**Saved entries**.
----

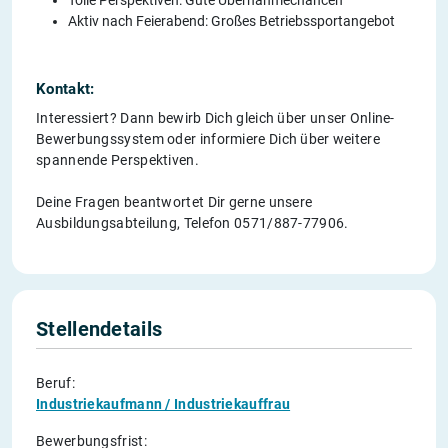
Aktiv nach Feierabend: Großes Betriebssportangebot
Kontakt:
Interessiert? Dann bewirb Dich gleich über unser Online-
Bewerbungssystem oder informiere Dich über weitere
spannende Perspektiven.
Deine Fragen beantwortet Dir gerne unsere
Ausbildungsabteilung, Telefon 0571/887-77906.
Stellendetails
Beruf:
Industriekaufmann / Industriekauffrau
Bewerbungsfrist:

----

**ACTIVITY**. Render every line of text from the entries above as a numbered list, skipping any blank lines and leaving the pictures out.

**EXERCISE SOLUTION**.
1. Aktiv nach Feierabend: Großes Betriebssportangebot
2. Kontakt:
3. Interessiert? Dann bewirb Dich gleich über unser Online-
4. Bewerbungssystem oder informiere Dich über weitere
5. spannende Perspektiven.
6. Deine Fragen beantwortet Dir gerne unsere
7. Ausbildungsabteilung, Telefon 0571/887-77906.
8. Stellendetails
9. Beruf:
10. Industriekaufmann / Industriekauffrau
11. Bewerbungsfrist:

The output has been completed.